M y first very brief encounter with the Yorkshire Dales came in 1958 on a coach journey from Keighley with brother Terry and my soon to be sister-in-law Hilary en route to a walking holiday in the Lake District. In those days the old Keighley to Kendal turnpike, now the A65, climbed up Giggleswick Scar on the South Craven Fault before affording excellent views of Ingleborough as it skirted the edge of the then very new National Park. My next encounter came at the end of my first year as an undergraduate in the Botany Department at the University of Sheffield in 1962. After the first-year exams the department organised a series of day excursions to broaden our knowledge of plants and the habitats in which they grow, and one of these was to Malham. For a southerner with a keen interest in plants and landscape, this was a truly magical experience, helped by a glorious early-June day. The beck emerging from the base of the Cove, the steep climb up the side to view the limestone pavements above it, and the walk up the Watlowes dry valley past Water Sinks to the Tarn itself are etched in the memory, as are views of Tarn Moss, the woods and the mires.

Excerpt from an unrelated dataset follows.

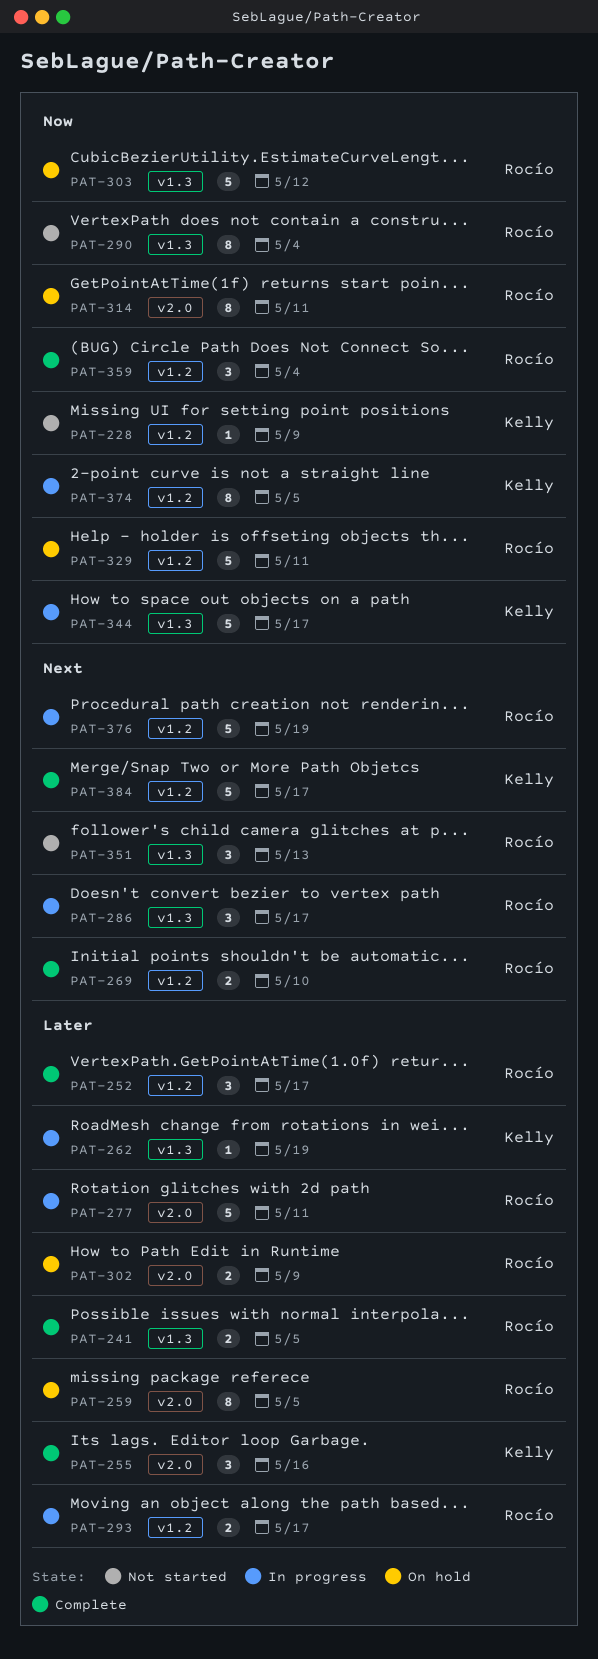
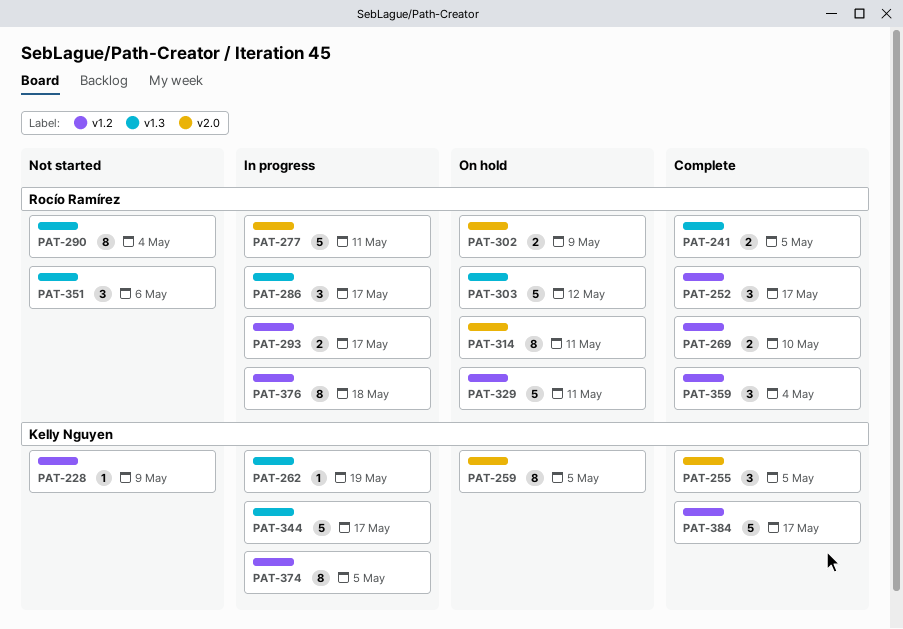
PAT-255, due: May 16 -> May 5
PAT-259, owner: Rocío Ramírez -> Kelly Nguyen
PAT-351, due: May 13 -> May 6
PAT-376, estimate: 5 -> 8
PAT-376, due: May 19 -> May 18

It was a day for this southerner to encounter new plants, including Baneberry in the pavements, Jacobs-ladder on the damp screes and, most attractive of all, the mass of pink flowers of Birds-eye Primrose in the mires and flushes.

Students in the Botany Department and its successor Animal and Plant Sciences Department were and are fortunate to be exposed to a strong ecological tradition cemented when A. R. Clapham succeeded W. H. Pearsall as professor of botany in 1944. By the early 1960s there were not only the soon to be distinguished young ecologists, Derek Anderson, Philip Grime and Ian Rorison in the department, but also outstanding individuals in other fields. This latter group included David Read, John Webster and Harold Woolhouse, all of whom had a strong interest in ecology but a centre of gravity in mycology or plant physiology. The arrival of J. L. Harley, a former research student of Sir Arthur Tansley, as the second professor in the mid-1960s further enhanced the scholarship, immediately making it the centre of excellence in mycorrhizal research that it remains today under the leadership of Sir David Read and Jonathan Leake. Jack Harley was an old boy of Leeds Grammar School and was familiar with the Dales from his youth. His survey of Colt Park and Ling Gill woods in upper Ribblesdale formed the basis of Tansleys account of them in his classic work The British Islands and Their Vegetation, published in 1939. But it was John Webster who got me actively involved with the natural history of Yorkshire through encouraging me to join the Yorkshire Naturalists Union and, in particular, its Mycology (now Fungi and Lichens) section.

Forays were the major part of this sections activities, and one of these provided my first visit to Richmond and the northern Dales. The section at that time contained an admirable mix of expert professional mycologists such as John Webster, Roy Watling and Tom Hering and outstanding amateurs such as Willis Bramley. But it also attracted botanists with more general interests, including John Lovis and Arthur Sledge. Arthur Sledge was another Leeds Grammar School old boy, but one who spent his whole career in the University of Leeds Botany Department. He was expert in fern taxonomy, but his knowledge of plants in general and of the Yorkshire flora in particular was very extensive. So fungal forays at this period were more than the mere pursuit of mycological specimens, and helped me to learn much more about the countys range of habitats and plants.